• Blocco di testo:
--------------------------------------------------

Il tasso di crescita
r di una popolazione P diminuisce, quindi, a mano a mano che
diminuisce la massa dei beni disponibili K,
e che cresce l’intossicazione dell’ambiente, espressa da un termine a∫Pdt che dipende dal
numero di individui che hanno occupato in passato tale ambiente, moltiplicato
per un coefficiente a corrispondente
all’inquinamento lasciato da ciascuno di loro:
dP/dt = rP [1 – P/K – a∫Pdt]
Questa
equazione integrodifferenziale è stata proposta nel 1934 dal grande matematico
Vito Volterra il quale nel 1938 ha intitolato un suo saggio: “Crescita della
popolazione, equilibrio e estinzione”. Infatti, con un poco di calcoli è facile
vedere che, per qualsiasi valore positivo di r, K e a, una popolazione P, dopo avere raggiunto un massimo diminuisce e poi scompare.
Per
gli umani la rapida crescita dalla popolazione è stata resa possibile dagli
eventi che, dal Seicento in avanti, hanno assicurato, anche con le scoperte
geografiche, a un crescente numero di persone una crescente disponibilità di
spazio in cui abitare, di cibo e di beni materiali.
Da
un certo periodo in avanti, diciamo dalla seconda metà del Novecento, si sta
osservando un rallentamento del tasso di crescita della popolazione umana (non
del numero totale degli individui), una “transizione demografica” dovuta a
fattori culturali, al fatto che in molti paesi industriali le donne lavorano,
che la prolificità non è più un valore, ma soprattutto alla mancanza di
abitazioni, alla crescente difficoltà di procurarsi cibo, energia e alla
consapevolezza che la “qualità” dell’aria e delle acque e del suolo e degli
spazi abitabili in molti paesi peggiora.
Il
rallentamento della crescita della popolazione umana comporta anche continue modificazioni
non solo del numero totale di individui, ma soprattutto della loro distribuzione
per età, con un aumento degli “anziani” e una diminuzione dei “giovani”, il che
significa una diminuzione della frazione in età lavorativa e una modificazione
del lavoro, forse dalla produzione di oggetti a servizi di collaborazione fra
persone. Fenomeni vistosi nei paesi industrializzati ma che si manifestano ben presto
anche in quelli oggi poveri.
Del
resto anche una ipotetica società stazionaria, in cui il numero di nati fosse
uguale al numero dei morti, non sarebbe sostenibile a causa della diminuzione
delle risorse da cui trarre nutrimento e dell’intossicazione dell’ambiente.

--------------------------------------------------

• Materiale di partenza:
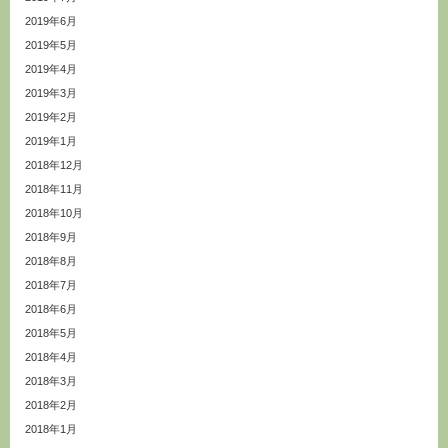
2019年6月
2019年5月
2019年4月
2019年3月
2019年2月
2019年1月
2018年12月
2018年11月
2018年10月
2018年9月
2018年8月
2018年7月
2018年6月
2018年5月
2018年4月
2018年3月
2018年2月
2018年1月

--------------------------------------------------

• Cosa occorre:
Come si traduce in inglese questa frase del testo sulla crescita della popolazione: «Del resto anche una ipotetica società stazionaria, in cui il numero di nati fosse uguale al numero dei morti, non sarebbe sostenibile a causa della diminuzione delle risorse da cui trarre nutrimento e dell’intossicazione dell’ambiente.»?

• Risposta:
After all, even a hypothetical stationary society, in which the number of births equaled the number of deaths, would not be sustainable because of the decrease in the resources from which to draw nourishment and the poisoning of the environment.